“The humans live in time,” senior devil Screwtape advises his junior Wormwood in C.S. Lewis’s Screwtape Letters, “but our Enemy [God] destines them to eternity. He therefore, I believe, wants them to attend chiefly to two things, to eternity itself, and to that point of time which they call the Present. For the Present is the point at which time touches eternity. … in it alone freedom and actuality are offered them. He would therefore have them continually concerned either with eternity … or with the Present … obeying the present voice of conscience, bearing the present cross, receiving the present grace, giving thanks for the present pleasure."
A student recently alerted me to this quotation. We were discussing Lenten practices, and I explained that I was endeavoring this Lent to do one thing at a time, to finish the present task before moving on to another. Shelve the groceries, file the receipt, replace the car keys — and only then check email. Or set the timer for an hour and prepare tomorrow’s class lecture; during that hour, do not check the weather, search Amazon for the household item the Sisters need, or pull up the score from the baseball team’s last game (one of my students plays). It is harder than one might anticipate! Sometimes I have to make a list of the small tasks accumulating in my mind until the timer goes off.
But the exercise is also purifying. There is something deeply good, deeply human, about shutting the laptop and attending fully to the student who approaches me, or staring at a blank Word document with the stark knowledge that no notifications will pop up to excuse me from the difficult task of crafting an article. If nothing else, the alarming reality of the singlemindedness demanded tips me into prayer: Jesus, this is hard. Please help me!

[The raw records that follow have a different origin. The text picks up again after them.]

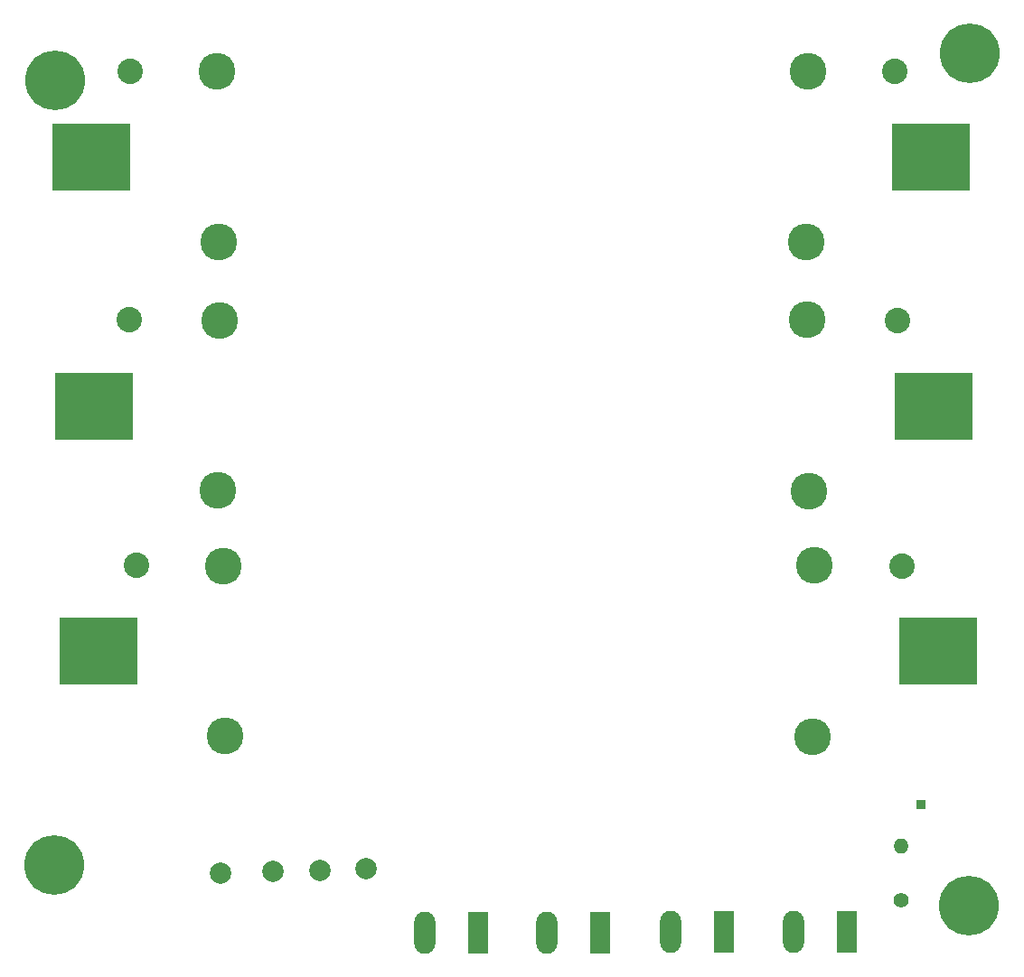
<source format=gbr>
%TF.GenerationSoftware,KiCad,Pcbnew,8.0.2-1*%
%TF.CreationDate,2024-08-29T11:45:14-05:00*%
%TF.ProjectId,BattBoard,42617474-426f-4617-9264-2e6b69636164,rev?*%
%TF.SameCoordinates,Original*%
%TF.FileFunction,Soldermask,Bot*%
%TF.FilePolarity,Negative*%
%FSLAX46Y46*%
G04 Gerber Fmt 4.6, Leading zero omitted, Abs format (unit mm)*
G04 Created by KiCad (PCBNEW 8.0.2-1) date 2024-08-29 11:45:14*
%MOMM*%
%LPD*%
G01*
G04 APERTURE LIST*
%ADD10C,2.000000*%
%ADD11C,5.600000*%
%ADD12R,0.850000X0.850000*%
%ADD13C,2.390000*%
%ADD14C,3.450000*%
%ADD15C,1.400000*%
%ADD16O,1.400000X1.400000*%
%ADD17R,1.980000X3.960000*%
%ADD18O,1.980000X3.960000*%
%ADD19R,7.340000X6.350000*%
G04 APERTURE END LIST*
D10*
%TO.C,TP3*%
X122700000Y-127425000D03*
%TD*%
D11*
%TO.C,H1*%
X97825000Y-53325000D03*
%TD*%
D12*
%TO.C,J1*%
X178999600Y-121250000D03*
%TD*%
D13*
%TO.C,KEYSTONE-3*%
X105449600Y-98825000D03*
D14*
X113779600Y-114825000D03*
X168979600Y-98825000D03*
%TD*%
D10*
%TO.C,TP1*%
X113350000Y-127675000D03*
%TD*%
D13*
%TO.C,KEYSTONE-2*%
X104799600Y-75800000D03*
D14*
X113129600Y-91800000D03*
X168329600Y-75800000D03*
%TD*%
D11*
%TO.C,H4*%
X183475000Y-130700000D03*
%TD*%
%TO.C,H3*%
X97775000Y-126950000D03*
%TD*%
D13*
%TO.C,KEYSTONE-1*%
X104844600Y-52500000D03*
D14*
X113174600Y-68500000D03*
X168374600Y-52500000D03*
%TD*%
D15*
%TO.C,TH1*%
X177099600Y-130190000D03*
D16*
X177099600Y-125110000D03*
%TD*%
D10*
%TO.C,TP4*%
X126950000Y-127250000D03*
%TD*%
D11*
%TO.C,H2*%
X183550000Y-50800000D03*
%TD*%
D17*
%TO.C,J6*%
X137450000Y-133225000D03*
D18*
X132450000Y-133225000D03*
%TD*%
D17*
%TO.C,J3*%
X172025000Y-133150000D03*
D18*
X167025000Y-133150000D03*
%TD*%
D13*
%TO.C,KEYSTONE-5*%
X176759600Y-75900000D03*
D14*
X168429600Y-91900000D03*
X113229600Y-75900000D03*
D19*
X180159600Y-83900000D03*
X101499600Y-83900000D03*
%TD*%
D13*
%TO.C,KEYSTONE-6*%
X177159600Y-98850000D03*
D14*
X168829600Y-114850000D03*
X113629600Y-98850000D03*
D19*
X180559600Y-106850000D03*
X101899600Y-106850000D03*
%TD*%
D13*
%TO.C,KEYSTONE-4*%
X176509600Y-52525000D03*
D14*
X168179600Y-68525000D03*
X112979600Y-52525000D03*
D19*
X179909600Y-60525000D03*
X101249600Y-60525000D03*
%TD*%
D17*
%TO.C,J4*%
X160500000Y-133150000D03*
D18*
X155500000Y-133150000D03*
%TD*%
D17*
%TO.C,J5*%
X148925000Y-133250000D03*
D18*
X143925000Y-133250000D03*
%TD*%
D10*
%TO.C,TP2*%
X118225000Y-127500000D03*
%TD*%
M02*

</source>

The capacity for distraction is nothing new. Early monastic advice counsels that, when a monk has decided to pray or read for a time, he determine to remain in one place for that entire time, not getting up to retrieve another book or change locations. Our current age’s multi-capability devices have increased our distractions, but the temptation has always existed.
I often think: if my students could only close their email, disable notifications, and remove their Apple watches, what riches would they discover in the classroom! If they could only walk across campus without music or cell phone conversation, what bird songs they would hear, what precious spring buds they would notice!
God is faithful: He completes what He has begun. He proves true to His promises. He creates in an orderly way and sustains creation in being. He is fully present to each of His creatures. By doing just one thing at a time, by being fully attuned to Him in the present moment, we become more like Him. Perhaps we will even hear the still, small voice of His love and His grace speaking to our inmost hearts.
Sr. Maria Veritas Marks is a member of the Ann Arbor-based Dominican Sisters of Mary, Mother of the Eucharist.